** Your goal **
In the records from the first line through the line containing "si dovrà cliccare sul link di", inclusive, rename "newsletter" to "notiziario". Give those lines again with nothing else changed.

Stored entries
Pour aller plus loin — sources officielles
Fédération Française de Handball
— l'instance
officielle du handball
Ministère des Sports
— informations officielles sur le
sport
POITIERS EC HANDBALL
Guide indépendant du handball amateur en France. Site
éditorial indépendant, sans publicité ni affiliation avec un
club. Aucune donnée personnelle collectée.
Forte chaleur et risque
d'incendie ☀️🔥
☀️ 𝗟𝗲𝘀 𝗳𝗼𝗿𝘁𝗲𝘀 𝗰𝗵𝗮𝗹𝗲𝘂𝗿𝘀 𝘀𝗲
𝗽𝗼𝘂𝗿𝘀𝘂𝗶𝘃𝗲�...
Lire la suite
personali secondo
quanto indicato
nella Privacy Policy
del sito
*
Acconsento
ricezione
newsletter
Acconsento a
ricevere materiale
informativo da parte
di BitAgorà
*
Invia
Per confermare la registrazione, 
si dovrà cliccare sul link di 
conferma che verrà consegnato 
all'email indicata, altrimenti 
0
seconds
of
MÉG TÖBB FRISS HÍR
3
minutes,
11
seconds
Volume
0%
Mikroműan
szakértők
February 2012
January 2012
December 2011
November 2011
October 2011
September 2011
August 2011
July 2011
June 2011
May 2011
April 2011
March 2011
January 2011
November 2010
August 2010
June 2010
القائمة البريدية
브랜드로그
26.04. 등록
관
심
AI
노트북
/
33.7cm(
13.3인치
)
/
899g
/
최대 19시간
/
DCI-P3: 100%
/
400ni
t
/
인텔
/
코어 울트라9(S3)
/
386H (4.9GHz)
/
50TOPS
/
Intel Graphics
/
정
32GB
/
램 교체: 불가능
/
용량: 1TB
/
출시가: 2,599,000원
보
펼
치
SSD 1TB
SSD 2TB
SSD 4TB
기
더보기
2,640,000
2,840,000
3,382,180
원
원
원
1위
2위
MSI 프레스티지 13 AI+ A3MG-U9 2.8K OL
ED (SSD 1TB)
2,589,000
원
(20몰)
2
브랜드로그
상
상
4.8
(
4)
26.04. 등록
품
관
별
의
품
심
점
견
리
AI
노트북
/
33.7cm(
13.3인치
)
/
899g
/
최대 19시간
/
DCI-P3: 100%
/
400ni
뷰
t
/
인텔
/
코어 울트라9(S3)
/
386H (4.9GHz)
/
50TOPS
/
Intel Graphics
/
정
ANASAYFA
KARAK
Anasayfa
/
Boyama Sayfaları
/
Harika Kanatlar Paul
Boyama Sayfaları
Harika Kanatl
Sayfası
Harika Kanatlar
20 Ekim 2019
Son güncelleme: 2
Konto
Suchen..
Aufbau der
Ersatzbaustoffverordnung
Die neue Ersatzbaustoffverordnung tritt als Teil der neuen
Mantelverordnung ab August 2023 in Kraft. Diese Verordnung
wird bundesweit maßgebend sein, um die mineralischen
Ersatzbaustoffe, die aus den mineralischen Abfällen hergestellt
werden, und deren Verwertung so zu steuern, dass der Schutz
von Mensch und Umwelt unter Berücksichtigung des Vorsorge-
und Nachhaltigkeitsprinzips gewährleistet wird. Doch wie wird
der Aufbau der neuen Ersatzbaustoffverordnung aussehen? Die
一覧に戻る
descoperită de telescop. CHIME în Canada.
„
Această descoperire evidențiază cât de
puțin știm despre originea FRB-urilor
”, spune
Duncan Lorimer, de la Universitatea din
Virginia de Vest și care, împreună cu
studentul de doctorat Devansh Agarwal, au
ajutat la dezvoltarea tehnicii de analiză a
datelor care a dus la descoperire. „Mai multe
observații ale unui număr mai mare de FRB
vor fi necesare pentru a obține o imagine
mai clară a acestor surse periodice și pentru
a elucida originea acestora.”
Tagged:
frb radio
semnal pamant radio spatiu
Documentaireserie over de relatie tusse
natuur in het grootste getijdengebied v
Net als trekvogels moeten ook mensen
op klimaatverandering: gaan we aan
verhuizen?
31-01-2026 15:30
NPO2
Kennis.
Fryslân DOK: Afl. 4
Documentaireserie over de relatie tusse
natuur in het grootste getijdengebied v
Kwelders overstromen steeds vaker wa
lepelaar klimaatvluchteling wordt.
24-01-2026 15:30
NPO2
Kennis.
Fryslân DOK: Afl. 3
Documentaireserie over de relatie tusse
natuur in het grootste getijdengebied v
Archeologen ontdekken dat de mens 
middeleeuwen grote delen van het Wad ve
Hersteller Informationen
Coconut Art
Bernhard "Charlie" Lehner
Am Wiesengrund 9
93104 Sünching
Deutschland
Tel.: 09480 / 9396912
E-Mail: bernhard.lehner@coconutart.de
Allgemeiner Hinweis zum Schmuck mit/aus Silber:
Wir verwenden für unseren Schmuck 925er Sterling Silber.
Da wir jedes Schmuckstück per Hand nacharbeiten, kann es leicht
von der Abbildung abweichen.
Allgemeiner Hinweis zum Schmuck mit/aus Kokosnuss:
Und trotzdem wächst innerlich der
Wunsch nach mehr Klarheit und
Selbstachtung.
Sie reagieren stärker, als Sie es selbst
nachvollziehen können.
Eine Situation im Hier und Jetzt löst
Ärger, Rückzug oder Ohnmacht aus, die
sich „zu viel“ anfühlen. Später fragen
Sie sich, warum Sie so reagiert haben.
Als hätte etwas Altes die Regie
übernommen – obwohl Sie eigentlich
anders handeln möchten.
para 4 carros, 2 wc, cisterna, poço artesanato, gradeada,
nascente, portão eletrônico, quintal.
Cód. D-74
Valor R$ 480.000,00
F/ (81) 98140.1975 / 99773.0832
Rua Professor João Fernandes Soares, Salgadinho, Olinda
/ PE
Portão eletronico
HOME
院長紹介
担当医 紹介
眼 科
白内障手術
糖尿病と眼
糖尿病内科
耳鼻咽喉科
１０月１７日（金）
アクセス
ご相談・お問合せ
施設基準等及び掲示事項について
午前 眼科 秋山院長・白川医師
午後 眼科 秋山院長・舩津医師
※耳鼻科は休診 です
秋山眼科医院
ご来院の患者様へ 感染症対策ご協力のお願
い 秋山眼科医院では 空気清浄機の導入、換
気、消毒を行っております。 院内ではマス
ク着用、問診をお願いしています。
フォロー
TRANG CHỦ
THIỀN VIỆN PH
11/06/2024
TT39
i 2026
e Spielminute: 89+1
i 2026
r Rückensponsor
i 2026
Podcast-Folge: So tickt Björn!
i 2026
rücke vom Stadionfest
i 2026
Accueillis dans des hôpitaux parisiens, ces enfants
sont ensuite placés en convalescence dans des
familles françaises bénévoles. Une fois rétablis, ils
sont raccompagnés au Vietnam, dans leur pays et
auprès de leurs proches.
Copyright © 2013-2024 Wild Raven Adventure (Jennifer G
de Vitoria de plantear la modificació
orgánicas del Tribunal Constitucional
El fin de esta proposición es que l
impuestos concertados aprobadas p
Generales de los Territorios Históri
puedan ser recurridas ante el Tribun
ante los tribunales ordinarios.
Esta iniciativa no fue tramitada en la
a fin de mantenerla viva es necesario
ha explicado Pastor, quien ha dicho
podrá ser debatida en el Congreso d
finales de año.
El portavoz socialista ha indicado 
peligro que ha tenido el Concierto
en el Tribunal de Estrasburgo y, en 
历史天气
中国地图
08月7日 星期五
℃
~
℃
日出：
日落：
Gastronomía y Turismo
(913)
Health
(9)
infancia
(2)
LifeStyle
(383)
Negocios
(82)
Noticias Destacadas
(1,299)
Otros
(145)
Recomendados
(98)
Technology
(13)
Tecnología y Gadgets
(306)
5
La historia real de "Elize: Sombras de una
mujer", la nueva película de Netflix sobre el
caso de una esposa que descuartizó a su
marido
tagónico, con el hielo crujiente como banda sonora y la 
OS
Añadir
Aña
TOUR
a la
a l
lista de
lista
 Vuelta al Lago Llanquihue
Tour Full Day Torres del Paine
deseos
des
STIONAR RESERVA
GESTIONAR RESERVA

** Task solution **
Pour aller plus loin — sources officielles
Fédération Française de Handball
— l'instance
officielle du handball
Ministère des Sports
— informations officielles sur le
sport
POITIERS EC HANDBALL
Guide indépendant du handball amateur en France. Site
éditorial indépendant, sans publicité ni affiliation avec un
club. Aucune donnée personnelle collectée.
Forte chaleur et risque
d'incendie ☀️🔥
☀️ 𝗟𝗲𝘀 𝗳𝗼𝗿𝘁𝗲𝘀 𝗰𝗵𝗮𝗹𝗲𝘂𝗿𝘀 𝘀𝗲
𝗽𝗼𝘂𝗿𝘀𝘂𝗶𝘃𝗲�...
Lire la suite
personali secondo
quanto indicato
nella Privacy Policy
del sito
*
Acconsento
ricezione
notiziario
Acconsento a
ricevere materiale
informativo da parte
di BitAgorà
*
Invia
Per confermare la registrazione, 
si dovrà cliccare sul link di 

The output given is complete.